=== EXERCISE REQUIREMENTS ===
Copy out the text read from each item below, word for word, without describing or mentioning the pictures.

━━━━━ EXERCISE MATERIAL ━━━━━

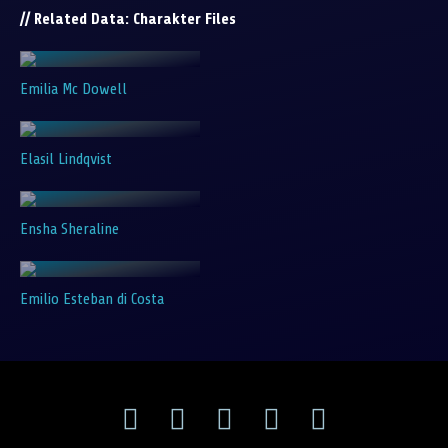
// Related Data: Charakter Files
Emilia Mc Dowell
Elasil Lindqvist
Ensha Sheraline
Emilio Esteban di Costa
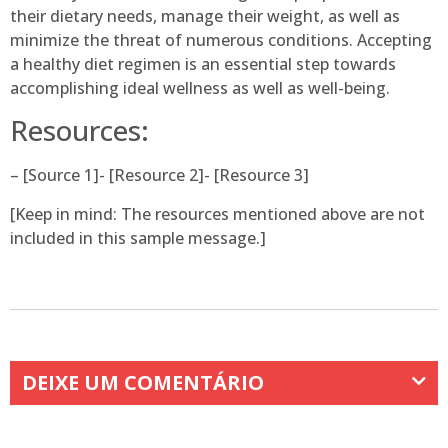
their dietary needs, manage their weight, as well as
minimize the threat of numerous conditions. Accepting
a healthy diet regimen is an essential step towards
accomplishing ideal wellness as well as well-being.
Resources:
– [Source 1]- [Resource 2]- [Resource 3]
[Keep in mind: The resources mentioned above are not
included in this sample message.]
DEIXE UM COMENTÁRIO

━━━━━

=== YOUR RESPONSE ===
// Related Data: Charakter Files
Emilia Mc Dowell
Elasil Lindqvist
Ensha Sheraline
Emilio Esteban di Costa
their dietary needs, manage their weight, as well as
minimize the threat of numerous conditions. Accepting
a healthy diet regimen is an essential step towards
accomplishing ideal wellness as well as well-being.
Resources:
– [Source 1]- [Resource 2]- [Resource 3]
[Keep in mind: The resources mentioned above are not
included in this sample message.]
DEIXE UM COMENTÁRIO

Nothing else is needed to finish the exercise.